I moved back a step, remembering the dragonfly with the blue wings crawling out of her bra.
I said, “Why do I still have the feeling I can’t trust you?”
“I’ll make that go away. You’ll see.”
She was looking all over my face, and I could feel something shivering down my arms.
Her hands reached up, starting to rest on my shoulders, but I shrugged them away, trying to act the way someone would when he was still angry.
It wasn’t easy.
Maybe my problem was I liked tricky females. I didn’t have a history of elevated heartbeat except when I was confronted by the beautiful/sweet-talking/kinky ones who made chopped liver out of your heart.
She handed me the keys to the BMW, and I went outside where winter was waiting to cool me off.
Chapter 16
All I wanted to do that night was eat my sandwich in peace and study for the test on medieval history coming up Monday. I’d be expected to explain, in an hour, how a scruffy army of illiterate soldiers, chomping on hunks of raw meat between battles, could bring down the whole Roman Empire.
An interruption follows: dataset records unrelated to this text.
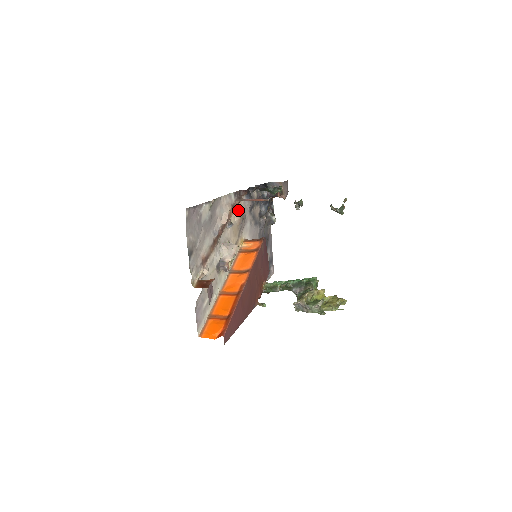
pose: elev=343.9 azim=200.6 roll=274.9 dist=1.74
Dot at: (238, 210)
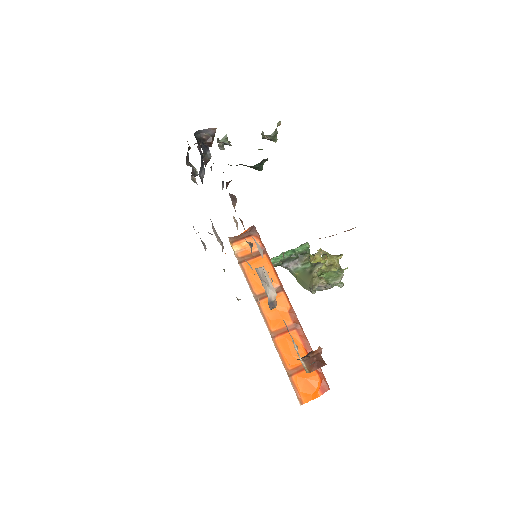
Dot at: occluded
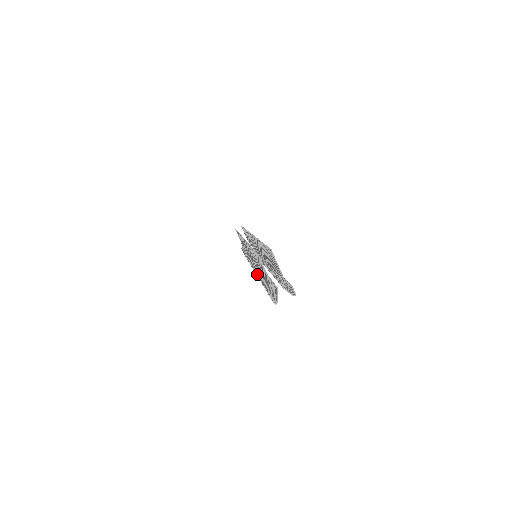
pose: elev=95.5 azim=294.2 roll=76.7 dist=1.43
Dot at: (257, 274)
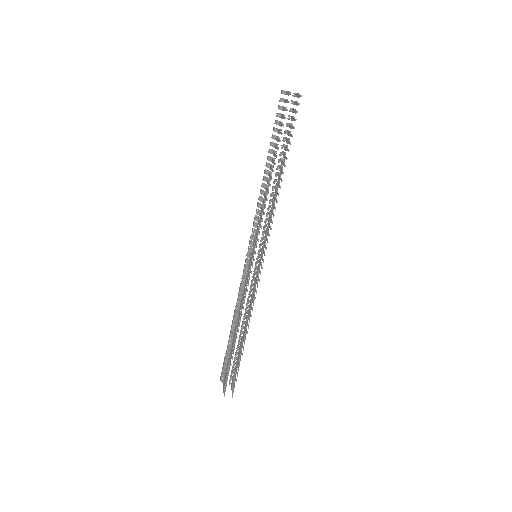
Dot at: (235, 312)
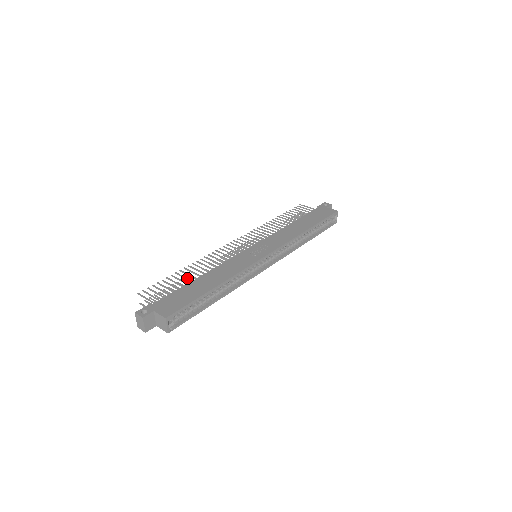
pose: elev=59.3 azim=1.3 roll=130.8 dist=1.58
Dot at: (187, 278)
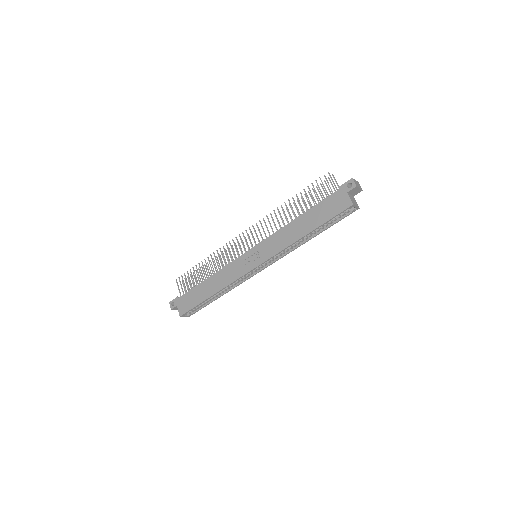
Dot at: (202, 275)
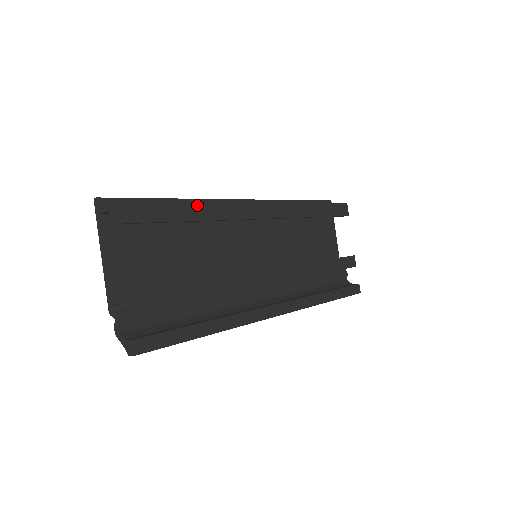
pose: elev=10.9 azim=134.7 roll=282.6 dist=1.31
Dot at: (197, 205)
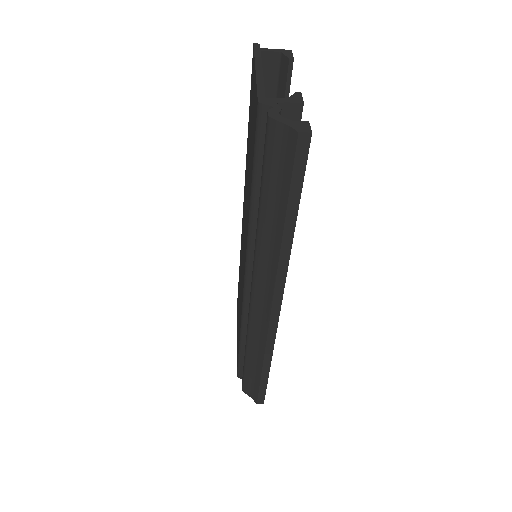
Dot at: occluded
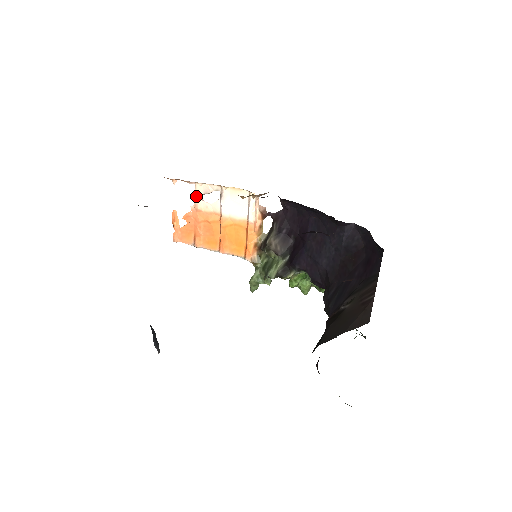
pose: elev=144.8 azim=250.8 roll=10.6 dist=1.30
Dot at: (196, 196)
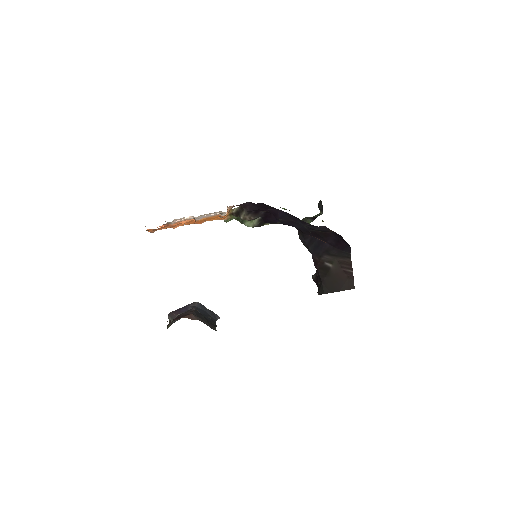
Dot at: occluded
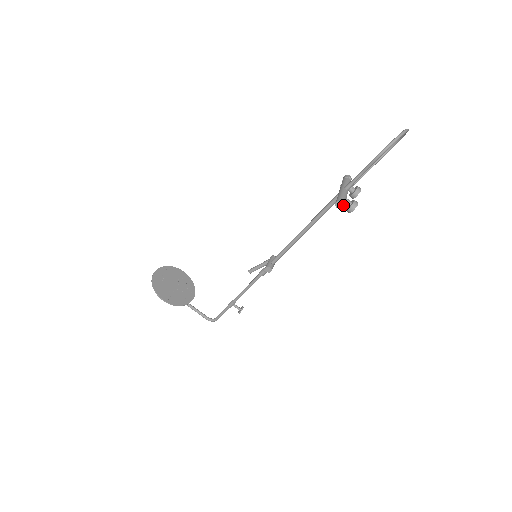
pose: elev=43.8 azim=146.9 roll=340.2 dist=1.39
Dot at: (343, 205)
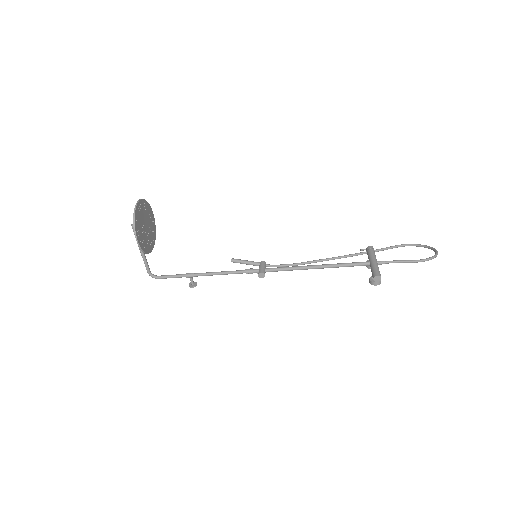
Dot at: (379, 280)
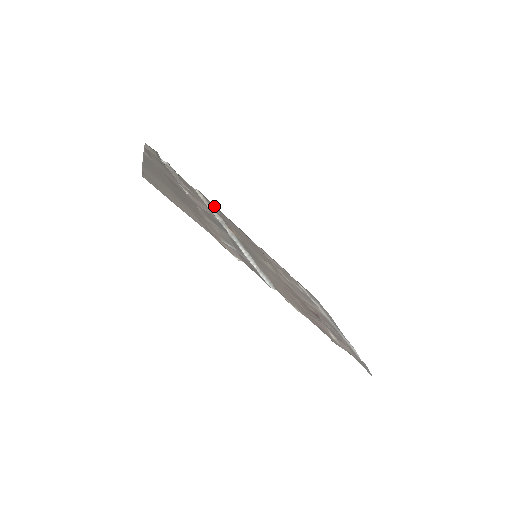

Sevens House was dead. It seemed as though everyone but Mrs. Violet, our housemother, was still over at The Tower. I looked at my watch. It was almost eight. They were finished with dessert by now, those who hadn’t left for the weekend. Some were still hanging around over coffee, or starting to play chess and backgammon in the library. Others were on their way into Cottersville, to meet the bus from Miss Tyler’s or to go to the movies, bowling, the play at the Civic Center.
I got my mail. That was when I noticed someone else abroad in Sevens House. Creery. Behind me in the phone booth. He wasn’t dining at The Tower these nights. He looked like he’d just come in from the cold, too.
I could hear him telling someone, “I waited over an hour for you. Ask Lowell. Where were you?”
I opened a club bill for the gold 7 I’d already sent to Mom. OVERDUE was stamped across it.
“Then I’ll come there tomorrow morning,” Creery continued…. “Not too early because I’ll be up late.”
I didn’t have any personal letters. I never opened my box that I didn’t hope I’d see one from Delia. I was going to hear from Delia the day they discovered something that would rhyme with orange, but that never stopped me looking for the tiny handwriting with the long loops and the ? bars flying off the handles.
I had the usual junk mail: Save the Seals and Support National Arbor Day. Your Christmas subscription to Esquire will be up next December so renew in March. A catalog from The Sharper Image promising that a Shotline Putter would release the pro golfer within me.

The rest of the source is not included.